David's Blog

A Response to Two-Factor Authentication Might Not Keep You Safe

Last week I read an OpEd in the NYTimes with the above title that I found to miss the mark a fair bit. It may even result in discouraging people from setting up this important protection on their most critical accounts, which would be a most unfortunate outcome. You should enable two-factor authentication on any account that you can. The end of the article concludes with a call for more data about the effectiveness of two-factor against various forms of account compromise which I can entirely agree with; however, this is buried deeply beneath paragraphs casting doubt on the effectiveness of two-factor auth.

The primary two complaints seem to be that two-factor authentication cannot protect against sophisticated phishing attacks and that we have not enough information about its effectiveness, given the perceived inconvenience. Admittedly, it does state that these facts alone are not enough reason not to enable it, but that is after seven paragraphs describing phishing attacks against various types of account but then equivocates by introducing the complaint about lack of data for its effectiveness.

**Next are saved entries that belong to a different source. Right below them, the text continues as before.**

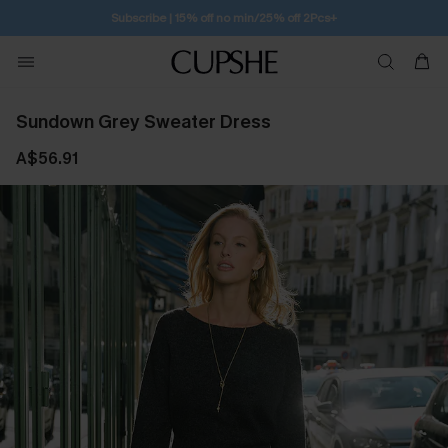
Subscribe | 15% off no min/25% off 2Pcs+
Sundown Grey Sweater Dress
A$56.91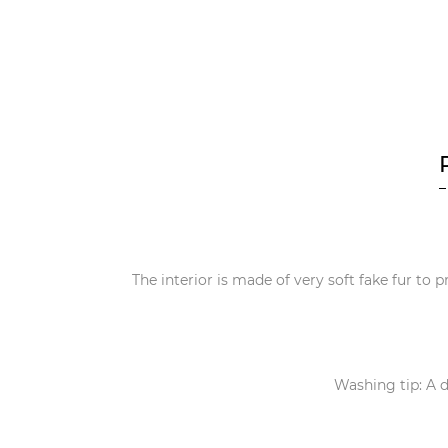
The interior is made of very soft fake fur to p
Washing tip: A d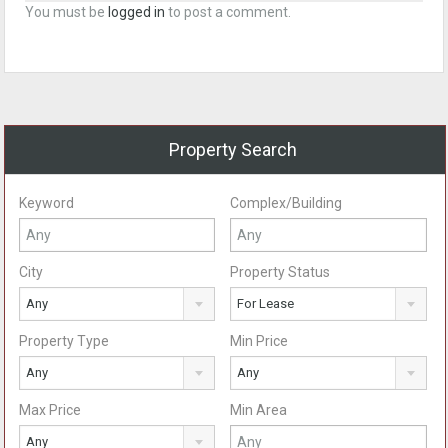
You must be
logged in
to post a comment.
Property Search
Keyword
Complex/Building
City
Property Status
Any
For Lease
Property Type
Min Price
Any
Any
Max Price
Min Area
Any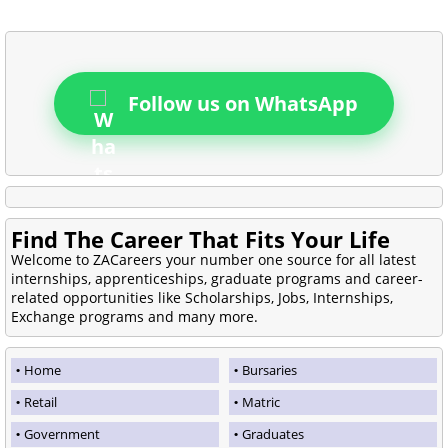
Follow us on WhatsApp
Find The Career That Fits Your Life
Welcome to ZACareers your number one source for all latest
internships, apprenticeships, graduate programs and career-
related opportunities like Scholarships, Jobs, Internships,
Exchange programs and many more.
Home
Bursaries
Retail
Matric
Government
Graduates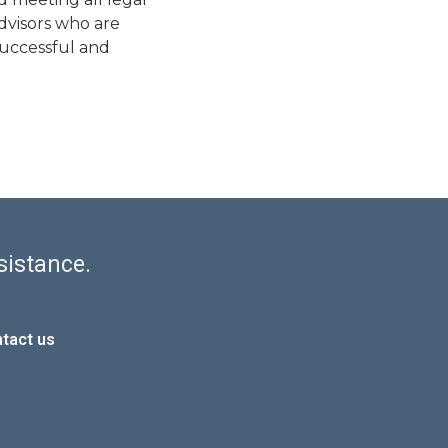
advisors who are
successful and
sistance.
tact us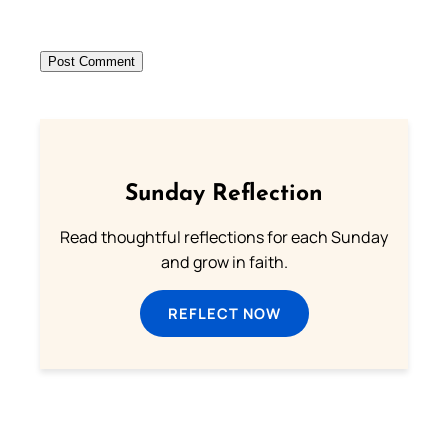
Sunday Reflection
Read thoughtful reflections for each Sunday
and grow in faith.
REFLECT NOW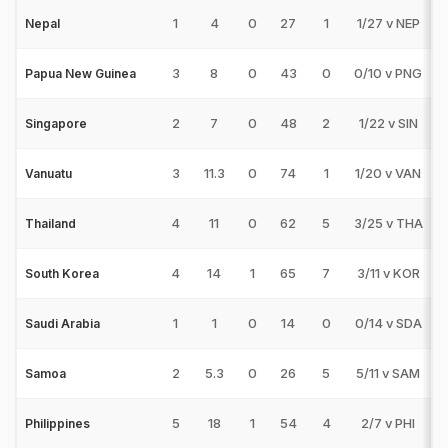
1
4
0
27
1
1/27 v NEP
Nepal
3
8
0
43
0
0/10 v PNG
Papua New Guinea
2
7
0
48
2
1/22 v SIN
Singapore
3
11.3
0
74
1
1/20 v VAN
Vanuatu
4
11
0
62
5
3/25 v THA
Thailand
4
14
1
65
7
3/11 v KOR
South Korea
1
1
0
14
0
0/14 v SDA
Saudi Arabia
2
5.3
0
26
5
5/11 v SAM
Samoa
5
18
1
54
4
2/7 v PHI
Philippines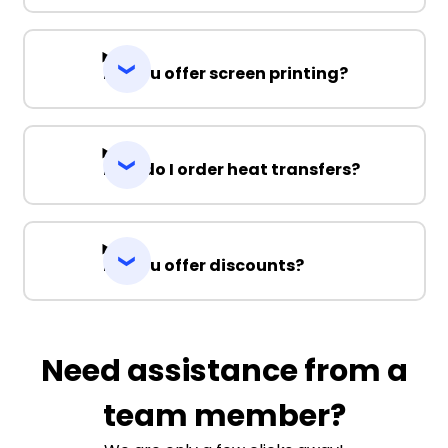
Do you offer screen printing?
How do I order heat transfers?
Do you offer discounts?
Need assistance from a
team member?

My primary issue with this is that it seems to conflate phishing - one type of account compromise attack - with the broader class of account compromise attacks. There is not a single mention of the protection that two-factor authentication can provide against a compromised primary credential (i.e., a password). The protection provided against credential dumps from breached services cannot be ignored. Even if you follow other best practices and do not reuse any passwords across websites, there is often a gap of months between the time a breach happens and the time it is known publicly. Without two-factor authentication, an account on a service that has had a password breach is even more vulnerable than it would be without the second factor. Assuming no password reuse, I would go so far as to say that two-factor authentication vastly mitigates primary credential theft since it would require a secondary attack (e.g., phishing, phone compromise, etc.) to bypass the second factor.

Is the author right that some two-factor authentication methods are vulnerable to phishing? No doubt about it, yes they are. However, even the weakest forms (e.g., SMS as a second factor) can mitigate primary credential compromise as described above. There are also two-factor auth methods that are much stronger against phishing attacks than SMS or one-time passcode generator devices/apps. U2F devices are one such method. They prevent phishing as there is no passcode to phish - they work via a challenge-response mechanism that fails on a phishing website even if the human doing authenticating is fooled. Another lesser protection is a push-based mechanism like Duo Push where you have a chance to inspect the login request. Chances are that it’s still possible to be fooled by a phishing attempt with a push-based second factor as mentioned in the original article, but, given a location for the login attempt, it is at least possible to notice that the attempt didn’t come from where you expected. A mismatch in the location of the phishing server and the authenticating user is likely to be the case in many less sophisticated phishing attacks. (Full disclosure: I previously worked for Duo.)

Lastly, we have the call for more data from larger organizations about the effectiveness of 2FA against phishing attacks. I’m on board with this and wish larger organizations like Google or Facebook’s security team were more transparent about results here. That said, the existence of an attack against specific 2FA methods does not equate to proof that 2FA doesn’t work at all. I worry about people not well educated in computer security reading critical articles like this and concluding 2FA isn’t worth the hassle. I’m not arguing that we shouldn’t question our current best practices but that when it comes to security discussions consumed by the general public, we have to be well balanced because there is a real risk.